Omid - Challenge 165

data-challenges
advanced-exercises
🔰 165: Customer Grouping Based on monthly transactions, categorize each customer for each month into one of the following groups:
Published

March 24, 2026

Illustration for Omid - Challenge 165

Challenge Description

🔰 165: Customer Grouping Based on monthly transactions, categorize each customer for each month into one of the following groups:

Solutions

library(tidyverse)
library(readxl)

path <- "files/CH-165 Customer Grouping.xlsx"
input <- read_excel(path, range = "B2:D11")
test <- read_excel(path, range = "F2:J6")

grid <- expand.grid(unique(input$Month), unique(input$Customer)) %>%
  left_join(input, by = c("Var1" = "Month", "Var2" = "Customer")) %>%
  rename(Month = Var1, Customer = Var2) %>%
  replace_na(list(Quantity = 0)) %>%
  arrange(Customer, Month) %>%
  mutate(FirstDate = min(Month[Quantity > 0]),
         status = case_when(
           Month == FirstDate ~ "New",
           Month < FirstDate & Quantity == 0 ~ "",
           Month != FirstDate & Quantity == 0 ~ "Inactive",
           Month != FirstDate & Quantity > 0 & lag(Quantity) == 0 ~ "Returning",
           Month != FirstDate & Quantity > 0 & lag(Quantity) > 0 ~ "ACTIVE",
           TRUE ~ ""
         ), .by = Customer) %>%
  filter(Month > 1, status != "") %>%
  select(Month, Customer, status) %>%
  summarise(Customer = str_c(Customer, collapse = ", "), .by = c(Month, status)) %>%
  pivot_wider(names_from = status, values_from = Customer) %>%
  relocate(New, .after = Month)

all.equal(grid, test, check.attributes = FALSE) 
#> [1] TRUE
  • Logic:

    • Reads the workbook ranges needed for the challenge

    • Reshapes the data into the grain required by the task

    • Aggregates or ranks values at the relevant grouping level

    • Builds the intermediate columns that drive the final result

  • Strengths:

    • The R solution stays close to the workbook rule and keeps the transformation compact.
  • Areas for Improvement:

    • The code assumes the sheet structure and source ranges remain stable.
  • Gem:

    • The strongest part of the solution is choosing the right intermediate representation before shaping the final output.
import pandas as pd

path = "CH-165 Customer Grouping.xlsx"
input = pd.read_excel(path, usecols="B:D", skiprows=1, nrows=10)
test = pd.read_excel(path, usecols="F:J", skiprows=1, nrows=4).rename(columns=lambda x: x.split('.')[0])

grid = input.set_index(['Month', 'Customer']).unstack(fill_value=0).stack().reset_index()

def get_status(row, first_date):
    if row['Month'] == first_date:
        return "New"
    if row['Quantity'] == 0:
        return "" if row['Month'] < first_date else "Inactive"
    return "Returning" if row['Quantity_lag'] == 0 else "ACTIVE"

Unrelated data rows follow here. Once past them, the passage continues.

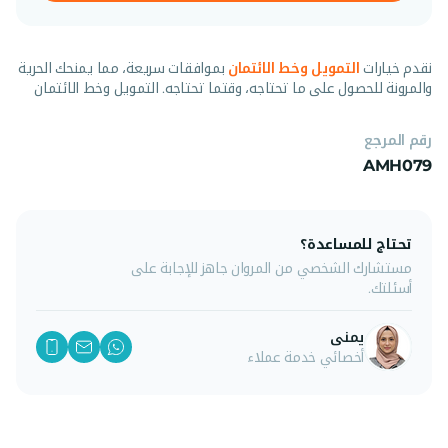
نقدم خيارات
التمويل وخط الائتمان
بموافقات سريعة، مما يمنحك الحرية
والمرونة للحصول على ما تحتاجه، وقتما تحتاجه. التمويل وخط الائتمان
رقم المرجع
AMH079
تحتاج للمساعدة؟
مستشارك الشخصي من المروان جاهز للإجابة على
أسئلتك.
يمنى
أخصائي خدمة عملاء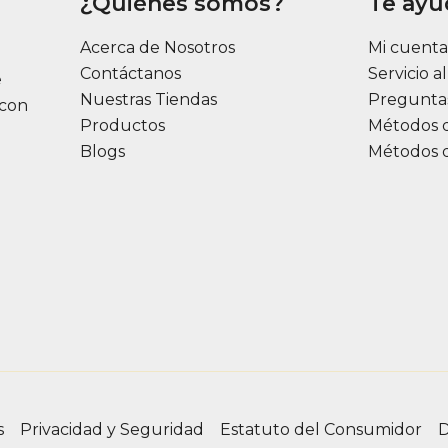
¿Quiénes somos?
Te ay
Acerca de Nosotros
Mi cuent
Contáctanos
Servicio a
e
Nuestras Tiendas
Pregunta
 con
Productos
Métodos 
Blogs
Métodos 
s
Privacidad y Seguridad
Estatuto del Consumidor
D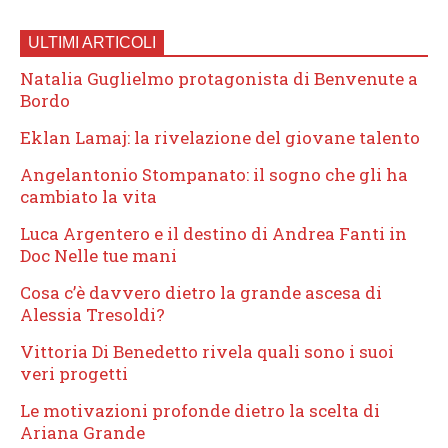
ULTIMI ARTICOLI
Natalia Guglielmo protagonista di Benvenute a
Bordo
Eklan Lamaj: la rivelazione del giovane talento
Angelantonio Stompanato: il sogno che gli ha
cambiato la vita
Luca Argentero e il destino di Andrea Fanti in
Doc Nelle tue mani
Cosa c’è davvero dietro la grande ascesa di
Alessia Tresoldi?
Vittoria Di Benedetto rivela quali sono i suoi
veri progetti
Le motivazioni profonde dietro la scelta di
Ariana Grande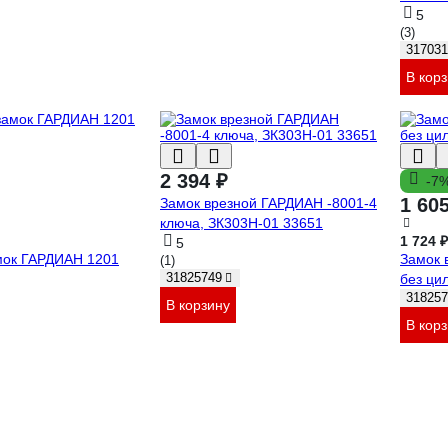
5
(3)
317031
В кор
2 394 ₽
-7
1 60
Замок врезной ГАРДИАН -8001-4
ключа, ЗК303Н-01 33651
1 724 ₽
5
мок ГАРДИАН 1201
Замок 
(1)
31825749
без ци
318257
В корзину
В кор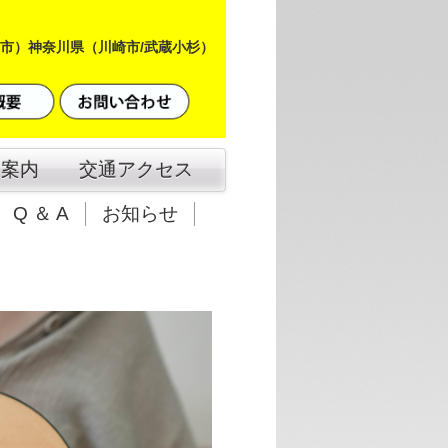
市）神奈川県（川崎市/武蔵小杉）
舎案内
交通アクセス
Q ＆ A
お知らせ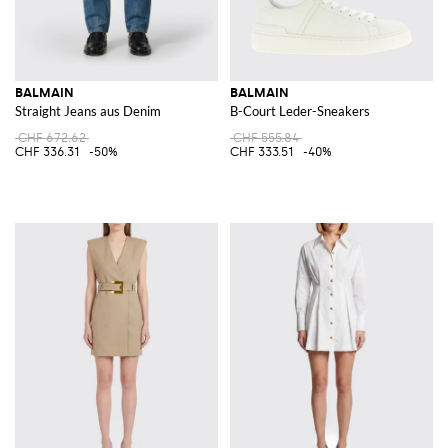
BALMAIN
BALMAIN
Straight Jeans aus Denim
B-Court Leder-Sneakers
CHF 672.62
CHF 555.84
CHF 336.31
-50%
CHF 333.51
-40%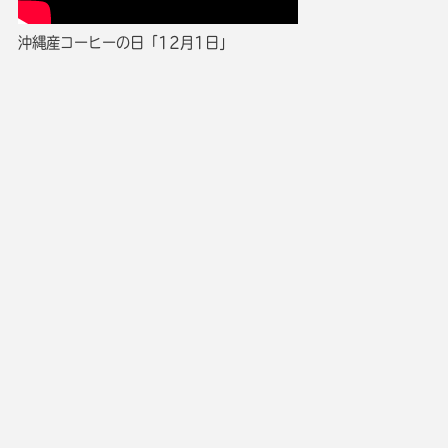
沖縄産コーヒーの日「12月1日」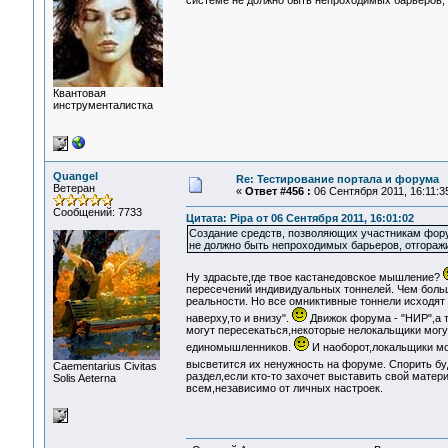
системе не должно быть непроходимых барьеров,
Квантовая
инструменталистка
Quangel
Re: Тестирование портала и форума
Ветеран
«
Ответ #456 :
06 Сентября 2011, 16:11:3
Сообщений: 7733
Цитата: Pipa от 06 Сентября 2011, 16:01:02
Создание средств, позволяющих участникам форум
не должно быть непроходимых барьеров, отгораж
Ну здрасьте,где твое кастанедовское мышление?
пересечений индивидуальных тоннелей. Чем больше
реальности. Но все омниктивные тоннели исходят 
наверху,то и внизу".
Движок форума - "НИР",а 
могут пересекаться,некоторые нелокальщики могут
единомышленников.
И наоборот,локальщики мо
высветится их ненужность на форуме. Спорить буд
Сaementarius Civitas
раздел,если кто-то захочет выставить свой матер
Solis Aeterna
всем,независимо от личных настроек.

grid['Quantity_lag'] = grid.groupby('Customer')['Quantity'].shift(1).fillna(0)
grid['FirstDate'] = grid.groupby('Customer')['Month'].transform(lambda x: x[grid['Quantity'] > 0].min())
grid['status'] = grid.apply(lambda row: get_status(row, row['FirstDate']), axis=1)

grid = grid[(grid['Month'] > 1) & (grid['status'] != "")]
grid = grid.groupby(['Month', 'status'])['Customer'].apply(', '.join).unstack().reset_index()
grid = grid[['Month', 'New', 'ACTIVE', 'Inactive', 'Returning']]
grid.columns.name = None

print(grid.equals(test)) # True
  • Logic:

    • Reads the workbook ranges needed for the challenge

    • Aggregates or ranks values at the relevant grouping level

  • Strengths:

    • The Python version follows the same rule in a direct dataframe-oriented implementation.
  • Areas for Improvement:

    • The code assumes the workbook layout remains stable, so any sheet redesign would require small adjustments.
  • Gem:

    • The implementation stays close to the original workbook rule instead of adding unnecessary abstraction.

Difficulty Level

This task is moderate:

  • The core logic is clear, but the correct transformation pattern is not obvious from the raw input.

  • The challenge combines multiple reshaping, grouping, or parsing steps.